Schleswig-Holsteins Finanzminister Wiegard fordert große Reform bis 2020. Kirchhof-Modell stößt in der Koalition auf geteiltes Echo

Berlin. Auf einmal wollte niemand mehr etwas wissen von dem geplanten Koalitionsgipfel, der für ein Ende des Dauerstreits sorgen sollte - vor allem beim Thema Steuern. Sowohl bei der Union als auch bei der FDP hieß es gestern: Es sei immer klar gewesen, dass die Runde nur einberufen werden sollte, wenn eine Aussicht bestehe, konkrete Ergebnisse zu präsentieren.

Aus dem mit Erwartungen verbundenen Termin von Bundeskanzlerin Angela Merkel (CDU) und FDP-Chef Philipp Rösler vor der parlamentarischen Sommerpause wird nun offenbar nichts. Denn konkrete Pläne über Steuersenkungen will die Koalition erst im Herbst verkünden. So plädierte CSU-Landesgruppenchefin Gerda Hasselfeldt dafür, "dass wir keinen Schnellschuss machen, sondern eine fundierte Entscheidung treffen". Es sei nicht entscheidend, ob der Beschluss im Juli oder im September getroffen werde. Bei der FDP räumte man ein, dass die genaue Ausgestaltung der Reform sich schwierig gestalte. Es gelte aber der Entschluss der Vorsitzenden von CDU, CSU und FDP, in dieser Legislaturperiode die Bürger steuerlich zu entlasten. Auch gestern protestierten wieder mehrere Ministerpräsidenten der CDU und SPD gegen das Vorhaben.

Schleswig-Holsteins Finanzminister Rainer Wiegard (CDU) empfahl Berlin, erst bis 2020 eine Reform auszuarbeiten. "Es stört mich, wenn man in der Diskussion über Steuersenkungen nur auf diese Legislaturperiode sieht", sagte er dem Abendblatt. "Wir haben eine Vielzahl bekannter Probleme im Steuerrecht. Die sollten wir in einem einheitlichen Konzept bis 2020 lösen - 2020 deshalb, weil dann auch der Länderfinanzausgleich neu geregelt wird, die Schuldenbremse voll wirkt und der Solidarpakt Ost ausläuft." Steuervereinfachung habe dabei für ihn Vorrang.

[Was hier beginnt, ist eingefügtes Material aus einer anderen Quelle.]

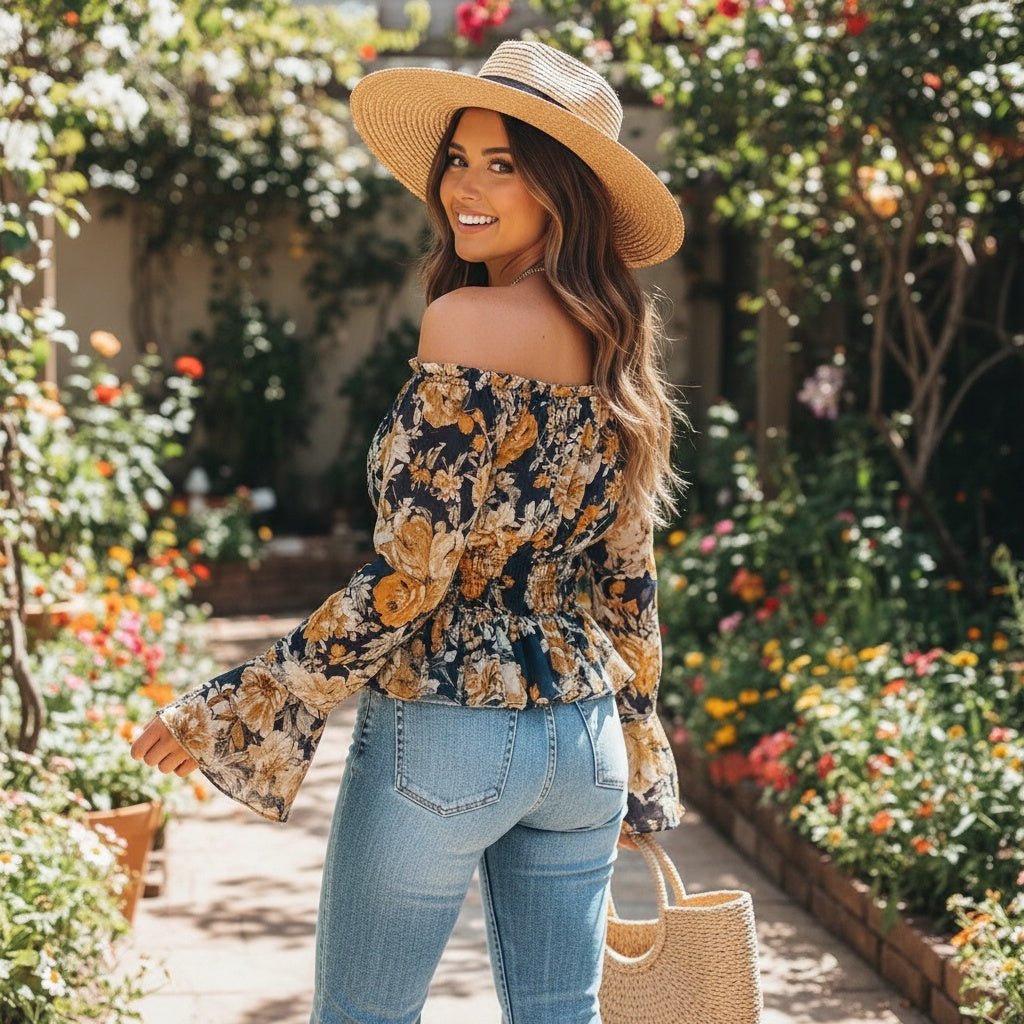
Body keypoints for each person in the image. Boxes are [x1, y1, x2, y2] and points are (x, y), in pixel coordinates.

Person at [130, 39, 687, 1024]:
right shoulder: (615, 341)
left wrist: (245, 699)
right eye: (458, 160)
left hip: (446, 723)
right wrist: (639, 753)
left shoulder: (468, 322)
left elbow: (411, 579)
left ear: (559, 188)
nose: (465, 188)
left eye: (502, 165)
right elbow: (628, 575)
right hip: (582, 737)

Eine Erhöhung des Spitzensteuersatzes brachte derweil Schleswig-Holsteins CDU-Landeschef Christian von Boetticher ins Gespräch. Das neue Konzept des Staatsrechtlers Paul Kirchhof für eine radikale Vereinfachung des Steuersystems stieß auf ein geteiltes Echo. Bundesfinanzminister Wolfgang Schäuble (CDU) sagte in der Unionsfraktion nach Angaben von Teilnehmern, die Debatte darüber sollte niedriger gehängt werden. Er glaube nicht, dass Deutschland so weit sei, von allen Ausnahme-Tatbeständen im Steuerrecht Abschied zu nehmen. Der Vorstoß des früheren Verfassungsrichters, künftig nur noch Einkommen-, Erbschaft-, Umsatz- und Verbrauchsteuer zu erheben und für die Einkommensteuer einen Einheitssatz von 25 Prozent festzusetzen, wurde hingegen in der FDP gelobt. Deren Vizefraktionschef Volker Wissing sagte, im Kern stimmten die Ideen des Heidelberger Wissenschaftlers mit Überlegungen der FDP überein. Mit Kirchhofs Modell würden auch die Tausenden Paragrafen im Steuerrecht auf 146 reduziert werden. Kirchhof hatte als Unionskandidat für das Amt des Bundesfinanzministers bereits im Wahlkampf 2005 für ein vereinfachtes Steuerkonzept geworben.

Thüringens Regierungschefin Christine Lieberknecht (CDU) forderte die Umsetzung des Konzepts, auch Nord-Finanzminister Wiegard mahnte: "Man sollte sich das Konzept von Paul Kirchhof sehr genau ansehen. Es lohnt sich. Das eine oder andere Element kann durchaus auch in andere Vorschläge einfließen." Er gab aber zu bedenken, dass Deutschland nicht reif für einen einheitlichen Einkommensteuersatz sei. "Man möchte, dass der, der mehr verdient, auch einen höheren Steuersatz hat."